# Task list
a) From the forum thread about identifying a JC Higgins bicycle, quote everything from "If you haven’t, click" down to "mrg (Oct 14, 2015)".
b) In the forum thread about identifying a JC Higgins bicycle, which company does cds2323 say made the bike that Sears sold as a JC Higgins?

Top of Text block

# need help to I D this prewar JC Higgins



## laid55 (Oct 14, 2015)

need help to I D this prewar JC Higgins


----------



## Robertriley (Oct 14, 2015)

If it's a JC Higgins, then it's not a prewar.  The only year, from what I can see, that has that front fender was 1949.  I hope this helps


----------



## laid55 (Oct 14, 2015)

Robertriley said:


> If it's a JC Higgins, then it's not a prewar



 Has a Higgins badge. thought the rear dropouts looked prewar style.


----------



## laid55 (Oct 14, 2015)

laid55 said:


> Has a Higgins badge. thought the rear dropouts looked prewar style.View attachment 243285


----------



## 2jakes (Oct 14, 2015)

laid55 said:


> need help to I D this prewar JC HigginsView attachment 243284View attachment 243283




If you haven’t, click on the following :

Vintage Bicycle Genealogy and Archive


When the window opens, you  several options to determine the genealogy, make and model.


----------



## mrg (Oct 14, 2015)

Had a couple early postwar JCH with rear facing dropouts, one Monark & one Murry built, took most builders a few yrs. to change (except Schwinn), heck CWC didn't change till the mid 50's


----------



## Robertriley (Oct 14, 2015)

The catalog photo I added was from the Spring/Summer ad of 1949


----------



## mrg (Oct 15, 2015)

49 had forward facing dropouts. I have also had a 47 columbia built JCH with early style dropouts.


----------



## Robertriley (Oct 15, 2015)

I saw that Mark.  1949 looks like the only year with that front fender.  It could be an early one that used the 48 style frame?


----------



## rustjunkie (Oct 15, 2015)

This looks to be a Westfield bike...without drop-outs 
You might compare the serial # here:

http://www.vintagecolumbiabikes.com/id79.html


----------



## cds2323 (Oct 16, 2015)

That is a Westfield bike from the late forties and sold through Sears as JC Higgins. That frame style appeared in 1948. The models with the built in kick stand had forward facing rear dropouts. The lesser model with the bolt on kickstand had rear facing drop outs without a tensioning screw. These dropouts are different than those used on 47 models, as is the frame. That style drop out was used in 1948-50. The serial number will date the bike, using the link rustjunkie provided.


----------



## laid55 (Oct 17, 2015)

cds2323 said:


> That is a Westfield bike from the late forties and sold through Sears as JC Higgins. That frame style appeared in 1948. The models with the built in kick stand had forward facing rear dropouts. The lesser model with the bolt on kickstand had rear facing drop outs without a tensioning screw. These dropouts are different than those used on 47 models, as is the frame. That style drop out was used in 1948-50. The serial number will date the bike, using the link rustjunkie provided.




I think You nailed it! Thanks!!


----------

Bottom of Text block
Top of Data supplied

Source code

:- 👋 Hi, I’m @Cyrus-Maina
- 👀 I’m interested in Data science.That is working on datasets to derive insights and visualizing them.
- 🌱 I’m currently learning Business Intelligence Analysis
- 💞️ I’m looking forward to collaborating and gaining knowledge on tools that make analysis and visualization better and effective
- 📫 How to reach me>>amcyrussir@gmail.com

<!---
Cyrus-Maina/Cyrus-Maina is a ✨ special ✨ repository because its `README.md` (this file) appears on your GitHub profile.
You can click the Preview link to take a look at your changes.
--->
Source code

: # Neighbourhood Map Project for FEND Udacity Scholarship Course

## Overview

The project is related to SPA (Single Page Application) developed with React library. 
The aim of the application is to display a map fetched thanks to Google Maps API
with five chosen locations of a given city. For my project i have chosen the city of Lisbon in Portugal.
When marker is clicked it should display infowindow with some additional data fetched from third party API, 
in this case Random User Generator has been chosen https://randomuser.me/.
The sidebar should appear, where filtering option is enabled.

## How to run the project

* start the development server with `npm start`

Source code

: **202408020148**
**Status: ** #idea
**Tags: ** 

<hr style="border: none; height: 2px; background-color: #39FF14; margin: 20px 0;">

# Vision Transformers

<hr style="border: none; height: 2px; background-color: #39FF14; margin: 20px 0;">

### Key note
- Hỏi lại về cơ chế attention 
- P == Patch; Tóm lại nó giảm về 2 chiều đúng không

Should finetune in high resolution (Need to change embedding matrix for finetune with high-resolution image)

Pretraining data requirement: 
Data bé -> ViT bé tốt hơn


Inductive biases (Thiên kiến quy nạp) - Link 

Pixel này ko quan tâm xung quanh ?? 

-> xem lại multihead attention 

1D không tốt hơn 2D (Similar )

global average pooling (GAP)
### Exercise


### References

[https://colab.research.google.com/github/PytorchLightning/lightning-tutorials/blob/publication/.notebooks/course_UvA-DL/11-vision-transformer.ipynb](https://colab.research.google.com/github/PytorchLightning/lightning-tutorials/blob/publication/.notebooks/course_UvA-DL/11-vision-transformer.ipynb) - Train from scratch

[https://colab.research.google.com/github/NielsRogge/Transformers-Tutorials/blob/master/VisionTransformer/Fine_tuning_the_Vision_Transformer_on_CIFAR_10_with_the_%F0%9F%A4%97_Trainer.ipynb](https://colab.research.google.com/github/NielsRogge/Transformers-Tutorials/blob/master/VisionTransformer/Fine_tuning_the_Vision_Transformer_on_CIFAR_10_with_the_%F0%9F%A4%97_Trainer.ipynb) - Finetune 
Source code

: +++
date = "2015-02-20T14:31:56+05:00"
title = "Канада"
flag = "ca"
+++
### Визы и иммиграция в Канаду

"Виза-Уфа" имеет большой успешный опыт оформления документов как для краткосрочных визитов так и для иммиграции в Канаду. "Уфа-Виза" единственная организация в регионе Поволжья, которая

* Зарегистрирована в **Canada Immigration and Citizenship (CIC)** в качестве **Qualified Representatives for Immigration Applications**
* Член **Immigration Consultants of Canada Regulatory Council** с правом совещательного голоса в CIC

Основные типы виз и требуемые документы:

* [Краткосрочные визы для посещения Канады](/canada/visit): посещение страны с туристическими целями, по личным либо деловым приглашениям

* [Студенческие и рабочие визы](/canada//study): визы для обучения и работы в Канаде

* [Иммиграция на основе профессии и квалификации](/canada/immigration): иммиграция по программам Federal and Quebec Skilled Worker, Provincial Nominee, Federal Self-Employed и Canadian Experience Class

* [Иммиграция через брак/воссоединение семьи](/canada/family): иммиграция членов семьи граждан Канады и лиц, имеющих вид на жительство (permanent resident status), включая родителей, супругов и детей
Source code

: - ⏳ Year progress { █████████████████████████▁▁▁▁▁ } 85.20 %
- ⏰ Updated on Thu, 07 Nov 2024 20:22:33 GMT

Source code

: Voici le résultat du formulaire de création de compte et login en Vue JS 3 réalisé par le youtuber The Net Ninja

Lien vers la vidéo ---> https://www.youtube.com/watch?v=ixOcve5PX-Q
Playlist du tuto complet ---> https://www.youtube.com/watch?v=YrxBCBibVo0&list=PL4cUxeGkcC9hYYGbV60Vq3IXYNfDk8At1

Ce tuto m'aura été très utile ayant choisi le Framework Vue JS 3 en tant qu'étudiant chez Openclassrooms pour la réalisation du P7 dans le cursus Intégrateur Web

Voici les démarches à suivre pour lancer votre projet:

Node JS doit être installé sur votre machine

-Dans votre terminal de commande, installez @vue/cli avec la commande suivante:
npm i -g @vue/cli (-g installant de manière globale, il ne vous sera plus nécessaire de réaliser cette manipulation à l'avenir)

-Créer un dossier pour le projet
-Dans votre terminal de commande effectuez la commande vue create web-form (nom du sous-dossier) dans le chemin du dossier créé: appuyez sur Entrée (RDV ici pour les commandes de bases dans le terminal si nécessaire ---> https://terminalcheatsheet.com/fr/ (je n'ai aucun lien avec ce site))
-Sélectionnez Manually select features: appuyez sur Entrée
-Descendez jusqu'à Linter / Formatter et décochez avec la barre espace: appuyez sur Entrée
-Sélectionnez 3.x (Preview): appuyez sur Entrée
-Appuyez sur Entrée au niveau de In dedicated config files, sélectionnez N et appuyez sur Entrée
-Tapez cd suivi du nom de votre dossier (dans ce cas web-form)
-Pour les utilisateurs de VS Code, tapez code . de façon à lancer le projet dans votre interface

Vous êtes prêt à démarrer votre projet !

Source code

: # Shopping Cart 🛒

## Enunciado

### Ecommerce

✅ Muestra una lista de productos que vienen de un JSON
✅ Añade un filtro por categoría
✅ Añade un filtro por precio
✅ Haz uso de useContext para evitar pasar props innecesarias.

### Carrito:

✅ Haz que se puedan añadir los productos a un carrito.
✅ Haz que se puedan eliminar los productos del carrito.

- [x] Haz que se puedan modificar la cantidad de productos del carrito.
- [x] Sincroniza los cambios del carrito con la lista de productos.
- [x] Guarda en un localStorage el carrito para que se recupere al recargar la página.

Bottom of Data supplied

# Task solutions
a)
If you haven’t, click on the following :

Vintage Bicycle Genealogy and Archive


When the window opens, you  several options to determine the genealogy, make and model.


----------



## mrg (Oct 14, 2015)

b) Westfield